AMD Ryzen 5 7600X and Ryzen 7 7700X show potential to match Core i9-12900K in single-core but Raptor Lake could further widen performance deltas
AMD is all set to unveil the Ryzen 7000 series tomorrow. Meanwhile, several benchmark leaks have been pouring in consistently from known quarters. Recently, Cinebench R23 numbers for the Ryzen 5 7600X and the Ryzen 7 7700X have leaked promising good gains vis-a-vis Zen 3.
This information comes via known leaker @greymon55 on Twitter, who has only given hints about possible Cinebench R23 scores for the Ryzen 5 7600X and the Ryzen 7 7700X.
According to @greymon55, the Ryzen 5 7600X scores about "19xx" points in Cinebench R23 single and "151xx" in the multi-core component of the test.
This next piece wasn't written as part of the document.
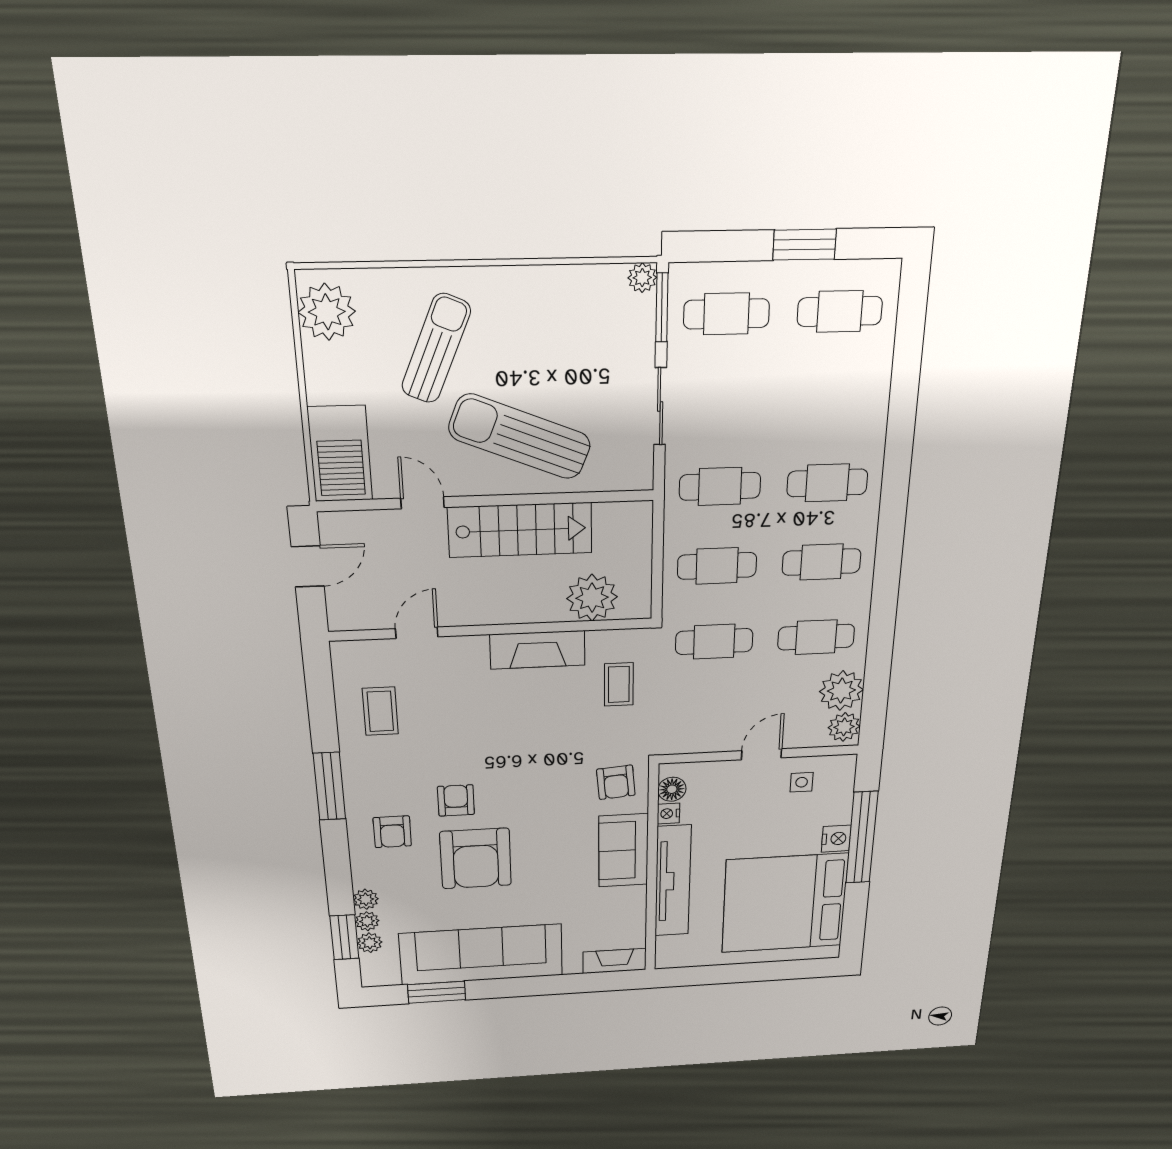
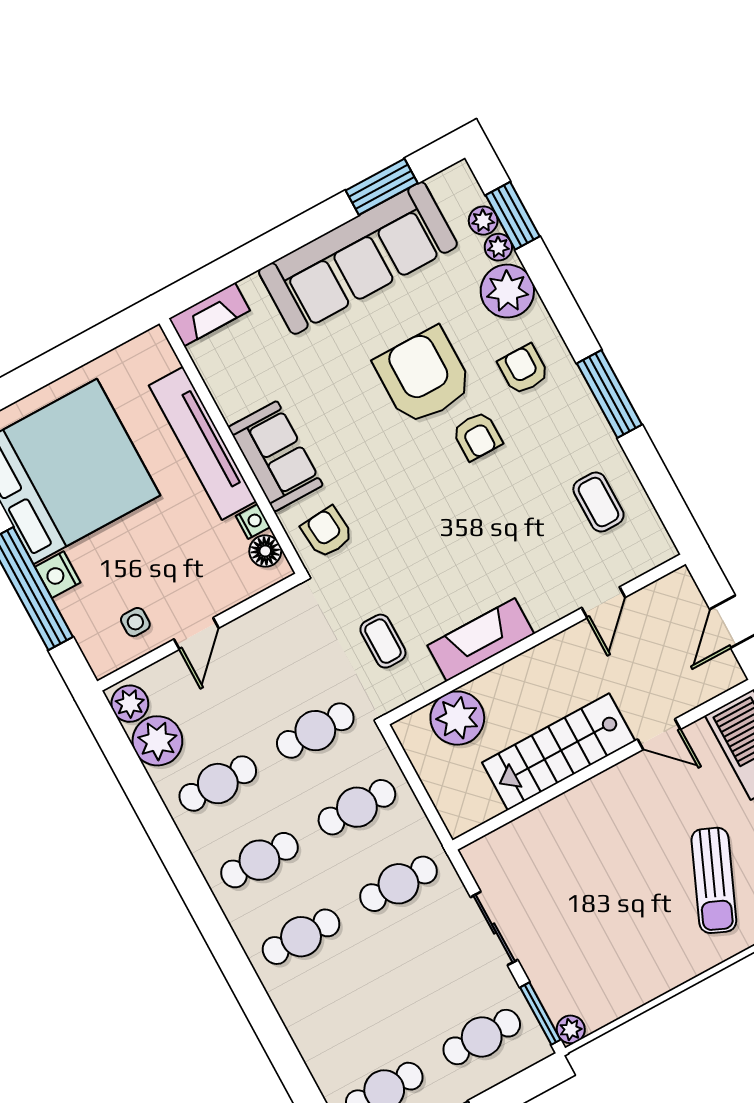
sun lounger: (520, 437) -> (603, 839), removed
plant: (366, 899) -> (507, 291), width x1.88, depth x1.88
While the "xx" numbers are anybody's guess at this point, even if take the value to be 1900, it does show the Ryzen 5 7600X coming close to the Core i7-12700K's single-core performance.
A higher single-core score, which is not unlikely depending on other optimizations at play, would mean that the Ryzen 5 7600X can potentially match or beat the Core i9-12900K in single-core.
Multi-core, on the other hand, seems to have taken a hit. Considering a score of 15100, the Ryzen 5 7600X seems to be about 13.7% slower than a Core i5-12600K and about 33% slower than a Core i7-12700K. Overall, the Ryzen 7 7600X seems to be about 23% and 27% faster than its predecessor, the Ryzen 5 5600X, in Cinebench R23 single-core and multi-core tests, respectively.
Similarly, the Ryzen 7 7700X is shown to have amassed "20xx" in single-core and "198xx" in multi-core Cinebench R23. The Ryzen 7 7700X is definitely in the Core i9-12900K's league when it comes to single-core scores but is about 24% slower when it comes to multi-core performance. However, we do see the Ryzen 7 7700X being a good match for the Core i7-12700K in this test.
Compared to the Ryzen 7 5800X, the Ryzen 7 7700X seems to be about 27% and 32.3% faster in single and multi-core Cinebench R23 tests, respectively.
These numbers are still early, so it's advisable to exercise some discretion. AMD is still testing out its AGESA firmware to extract the maximum juice from the Zen 4 family, so we will have to wait till September 15 for the first proper performance numbers to come out.
The performance gains so far do seem to be on expected lines, but all eyes will be on Intel's Raptor Lake generation to see how wide the deltas become. AMD tends to be a bit more conservative when it comes to power whereas we are already seeing rumors showing the Core i9-13900K drawing close to 350 W.
A recent Raptor Lake Core i9-13900K leak also showed the upcoming Intel flagship to have large performance increases in comparison with the Ryzen 9 5950X and the Core i9-12900K. A clearer picture will emerge once we get to see some Ryzen 9 numbers as well.